Angle tarn on the Coast to Coast - in rather better weather |
Number 4 - A Dales High Way
A Dales High Way is the long distance route we devised ourselves, bitten by the bug from those early years of Dales Way, Coast to Coast and Pennine Way walking. By September 2007 when we set off to walk the 90 mile trail in one go we'd softened up a bit. Hot baths, comfy beds and a week of full English breakfasts were the order of the day but that didn't detract from the challenge. We still had to average 15 miles a day carrying a full rucksack over some of the highest points in the Yorkshire Dales. We walked from our home in Saltaire over Rombald's Moor and Malhamdale, past the limestone scars of Attermire and on over Ingleborough. We rounded Whernside and looked down over the tiny, isolated farm I grew up on at the top of Dentdale and we hiked into the beautiful Howgill Fells. The sense of achievement when we reached Appleby was immense. We'd done it. We'd created a route. We'd spent nearly two years walking and re-walking, choosing some paths and discarding others, and finally it was complete. A High Way through the Yorkshire Dales.

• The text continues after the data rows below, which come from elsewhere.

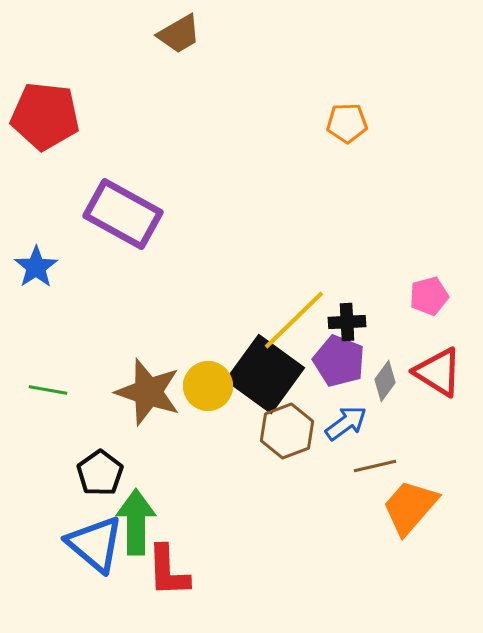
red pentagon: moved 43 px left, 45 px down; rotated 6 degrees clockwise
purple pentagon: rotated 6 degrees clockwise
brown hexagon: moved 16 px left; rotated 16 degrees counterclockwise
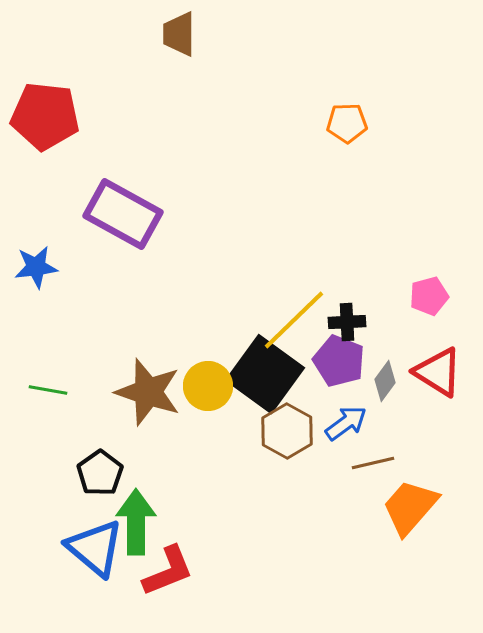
brown trapezoid: rotated 120 degrees clockwise
blue star: rotated 27 degrees clockwise
brown hexagon: rotated 10 degrees counterclockwise
brown line: moved 2 px left, 3 px up
blue triangle: moved 4 px down
red L-shape: rotated 110 degrees counterclockwise
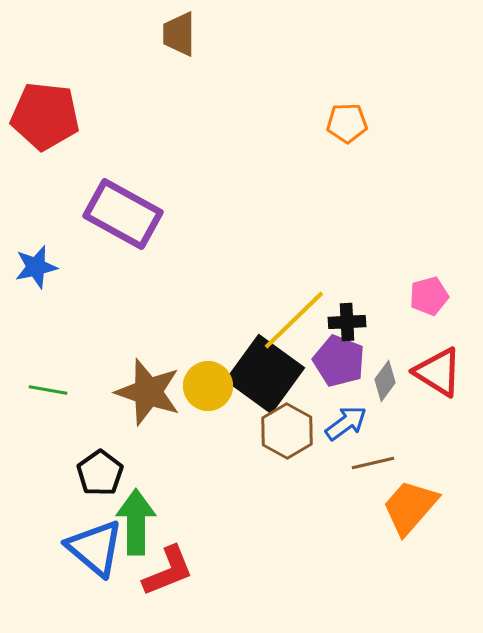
blue star: rotated 6 degrees counterclockwise
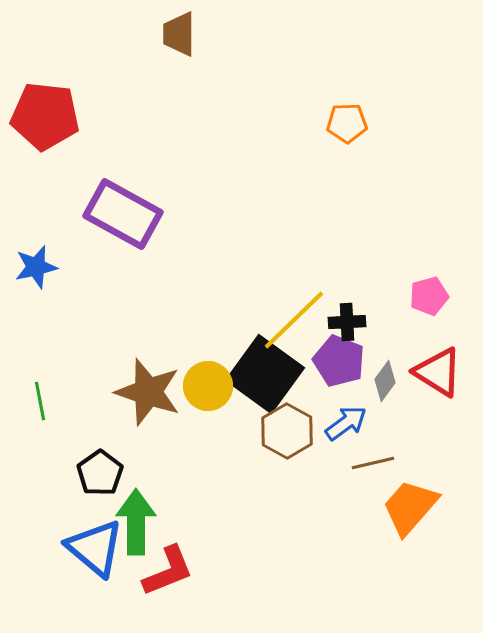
green line: moved 8 px left, 11 px down; rotated 69 degrees clockwise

On A Dales High Way above Dentdale |
And finally
Number 5 - Whernside where it all began
Whernside wouldn't be everyone's choice of a favourite walk. In many ways it's not mine. Without the rocky scrambles to reach the summits of Ingleborough or Pen-y-ghent, climbing Whernside is just a long slog up a steep hill. But it's my steep hill. Our sheep lived on Whernside and as a small girl I walked to the fell and back with my Dad. Several times a year we joined other shepherds for the gathers, meeting on the tops to drive our own sheep down for tupping, lambing, clipping and so on. There are few walls or fences on the fell. Instead the sheep are hefted, learning their heaf, their own patch of ground, from their mothers when they first go to the fell as lambs. Generation after generation of hardy little Swaledales all passing a genetic memory down the years. And I was a hardy little thing as well. Stomping up and down Whernside in my wellies and my mum's cut down mac, never thinking that one day I'd be walking those same hills for pleasure. So Whernside may not be very thrilling, nor is it a great beauty but it's the walk that led to who I am today.